▸ EXERCISE PROMPT
The entries underneath need to be duplicated exactly, with none omitted.

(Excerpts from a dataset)
○ ○ ○ ○

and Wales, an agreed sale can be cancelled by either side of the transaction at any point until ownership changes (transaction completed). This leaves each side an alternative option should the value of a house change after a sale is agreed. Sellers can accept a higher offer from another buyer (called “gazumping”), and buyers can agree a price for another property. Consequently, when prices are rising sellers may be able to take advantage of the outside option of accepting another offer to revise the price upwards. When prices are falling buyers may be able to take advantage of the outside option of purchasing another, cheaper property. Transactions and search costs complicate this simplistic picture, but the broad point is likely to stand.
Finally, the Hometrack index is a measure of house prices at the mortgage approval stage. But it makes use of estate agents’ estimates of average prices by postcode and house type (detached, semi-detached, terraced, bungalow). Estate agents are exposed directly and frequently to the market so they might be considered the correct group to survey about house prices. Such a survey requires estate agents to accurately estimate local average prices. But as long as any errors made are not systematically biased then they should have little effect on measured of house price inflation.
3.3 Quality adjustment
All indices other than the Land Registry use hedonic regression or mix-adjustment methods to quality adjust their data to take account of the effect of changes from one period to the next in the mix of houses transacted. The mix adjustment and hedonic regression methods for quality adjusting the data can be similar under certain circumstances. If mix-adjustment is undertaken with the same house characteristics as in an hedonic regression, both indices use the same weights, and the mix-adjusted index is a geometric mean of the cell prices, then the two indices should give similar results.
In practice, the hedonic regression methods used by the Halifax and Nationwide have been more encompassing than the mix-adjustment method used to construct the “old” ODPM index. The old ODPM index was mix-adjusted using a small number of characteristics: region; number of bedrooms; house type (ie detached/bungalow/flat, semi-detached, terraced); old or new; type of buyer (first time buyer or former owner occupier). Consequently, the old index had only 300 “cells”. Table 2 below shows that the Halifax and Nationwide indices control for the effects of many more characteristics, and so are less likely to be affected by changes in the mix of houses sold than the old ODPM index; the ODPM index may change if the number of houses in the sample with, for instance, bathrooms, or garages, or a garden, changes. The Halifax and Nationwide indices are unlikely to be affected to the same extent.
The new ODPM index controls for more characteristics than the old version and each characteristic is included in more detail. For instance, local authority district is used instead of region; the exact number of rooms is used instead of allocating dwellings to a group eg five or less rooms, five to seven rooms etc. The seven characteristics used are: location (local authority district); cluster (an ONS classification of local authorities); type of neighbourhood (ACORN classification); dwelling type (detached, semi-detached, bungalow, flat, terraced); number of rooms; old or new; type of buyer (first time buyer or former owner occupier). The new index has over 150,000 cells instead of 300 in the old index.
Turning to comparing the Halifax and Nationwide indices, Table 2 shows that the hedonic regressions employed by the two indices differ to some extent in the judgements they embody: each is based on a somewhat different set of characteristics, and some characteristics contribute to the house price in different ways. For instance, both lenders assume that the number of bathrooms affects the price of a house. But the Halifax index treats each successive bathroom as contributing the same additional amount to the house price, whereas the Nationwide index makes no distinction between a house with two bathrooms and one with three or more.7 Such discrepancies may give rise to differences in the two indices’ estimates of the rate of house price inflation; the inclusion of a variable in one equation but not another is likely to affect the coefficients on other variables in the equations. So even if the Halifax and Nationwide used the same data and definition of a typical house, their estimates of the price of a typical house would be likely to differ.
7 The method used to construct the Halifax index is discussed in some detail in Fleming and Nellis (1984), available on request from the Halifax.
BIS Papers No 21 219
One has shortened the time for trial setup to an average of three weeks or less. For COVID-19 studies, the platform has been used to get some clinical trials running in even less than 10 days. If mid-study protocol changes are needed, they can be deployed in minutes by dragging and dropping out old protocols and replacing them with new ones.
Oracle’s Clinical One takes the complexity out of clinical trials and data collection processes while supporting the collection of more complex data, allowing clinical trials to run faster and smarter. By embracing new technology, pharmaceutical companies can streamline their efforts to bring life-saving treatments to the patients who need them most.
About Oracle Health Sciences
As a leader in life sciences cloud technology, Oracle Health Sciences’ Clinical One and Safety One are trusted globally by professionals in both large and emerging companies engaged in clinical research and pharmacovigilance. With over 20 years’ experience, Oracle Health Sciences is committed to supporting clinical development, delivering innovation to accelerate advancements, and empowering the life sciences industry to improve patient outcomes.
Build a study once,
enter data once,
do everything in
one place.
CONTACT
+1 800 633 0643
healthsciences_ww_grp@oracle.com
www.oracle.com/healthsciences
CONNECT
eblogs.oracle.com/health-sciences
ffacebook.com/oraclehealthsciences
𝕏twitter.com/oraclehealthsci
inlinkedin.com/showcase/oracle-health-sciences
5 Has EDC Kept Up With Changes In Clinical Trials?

○ ○ ○ ○

▸ RESPONSE
and Wales, an agreed sale can be cancelled by either side of the transaction at any point until ownership changes (transaction completed). This leaves each side an alternative option should the value of a house change after a sale is agreed. Sellers can accept a higher offer from another buyer (called “gazumping”), and buyers can agree a price for another property. Consequently, when prices are rising sellers may be able to take advantage of the outside option of accepting another offer to revise the price upwards. When prices are falling buyers may be able to take advantage of the outside option of purchasing another, cheaper property. Transactions and search costs complicate this simplistic picture, but the broad point is likely to stand.
Finally, the Hometrack index is a measure of house prices at the mortgage approval stage. But it makes use of estate agents’ estimates of average prices by postcode and house type (detached, semi-detached, terraced, bungalow). Estate agents are exposed directly and frequently to the market so they might be considered the correct group to survey about house prices. Such a survey requires estate agents to accurately estimate local average prices. But as long as any errors made are not systematically biased then they should have little effect on measured of house price inflation.
3.3 Quality adjustment
All indices other than the Land Registry use hedonic regression or mix-adjustment methods to quality adjust their data to take account of the effect of changes from one period to the next in the mix of houses transacted. The mix adjustment and hedonic regression methods for quality adjusting the data can be similar under certain circumstances. If mix-adjustment is undertaken with the same house characteristics as in an hedonic regression, both indices use the same weights, and the mix-adjusted index is a geometric mean of the cell prices, then the two indices should give similar results.
In practice, the hedonic regression methods used by the Halifax and Nationwide have been more encompassing than the mix-adjustment method used to construct the “old” ODPM index. The old ODPM index was mix-adjusted using a small number of characteristics: region; number of bedrooms; house type (ie detached/bungalow/flat, semi-detached, terraced); old or new; type of buyer (first time buyer or former owner occupier). Consequently, the old index had only 300 “cells”. Table 2 below shows that the Halifax and Nationwide indices control for the effects of many more characteristics, and so are less likely to be affected by changes in the mix of houses sold than the old ODPM index; the ODPM index may change if the number of houses in the sample with, for instance, bathrooms, or garages, or a garden, changes. The Halifax and Nationwide indices are unlikely to be affected to the same extent.
The new ODPM index controls for more characteristics than the old version and each characteristic is included in more detail. For instance, local authority district is used instead of region; the exact number of rooms is used instead of allocating dwellings to a group eg five or less rooms, five to seven rooms etc. The seven characteristics used are: location (local authority district); cluster (an ONS classification of local authorities); type of neighbourhood (ACORN classification); dwelling type (detached, semi-detached, bungalow, flat, terraced); number of rooms; old or new; type of buyer (first time buyer or former owner occupier). The new index has over 150,000 cells instead of 300 in the old index.
Turning to comparing the Halifax and Nationwide indices, Table 2 shows that the hedonic regressions employed by the two indices differ to some extent in the judgements they embody: each is based on a somewhat different set of characteristics, and some characteristics contribute to the house price in different ways. For instance, both lenders assume that the number of bathrooms affects the price of a house. But the Halifax index treats each successive bathroom as contributing the same additional amount to the house price, whereas the Nationwide index makes no distinction between a house with two bathrooms and one with three or more.7 Such discrepancies may give rise to differences in the two indices’ estimates of the rate of house price inflation; the inclusion of a variable in one equation but not another is likely to affect the coefficients on other variables in the equations. So even if the Halifax and Nationwide used the same data and definition of a typical house, their estimates of the price of a typical house would be likely to differ.
7 The method used to construct the Halifax index is discussed in some detail in Fleming and Nellis (1984), available on request from the Halifax.
BIS Papers No 21 219
One has shortened the time for trial setup to an average of three weeks or less. For COVID-19 studies, the platform has been used to get some clinical trials running in even less than 10 days. If mid-study protocol changes are needed, they can be deployed in minutes by dragging and dropping out old protocols and replacing them with new ones.
Oracle’s Clinical One takes the complexity out of clinical trials and data collection processes while supporting the collection of more complex data, allowing clinical trials to run faster and smarter. By embracing new technology, pharmaceutical companies can streamline their efforts to bring life-saving treatments to the patients who need them most.
About Oracle Health Sciences
As a leader in life sciences cloud technology, Oracle Health Sciences’ Clinical One and Safety One are trusted globally by professionals in both large and emerging companies engaged in clinical research and pharmacovigilance. With over 20 years’ experience, Oracle Health Sciences is committed to supporting clinical development, delivering innovation to accelerate advancements, and empowering the life sciences industry to improve patient outcomes.
Build a study once,
enter data once,
do everything in
one place.
CONTACT
+1 800 633 0643
healthsciences_ww_grp@oracle.com
www.oracle.com/healthsciences
CONNECT
eblogs.oracle.com/health-sciences
ffacebook.com/oraclehealthsciences
𝕏twitter.com/oraclehealthsci
inlinkedin.com/showcase/oracle-health-sciences
5 Has EDC Kept Up With Changes In Clinical Trials?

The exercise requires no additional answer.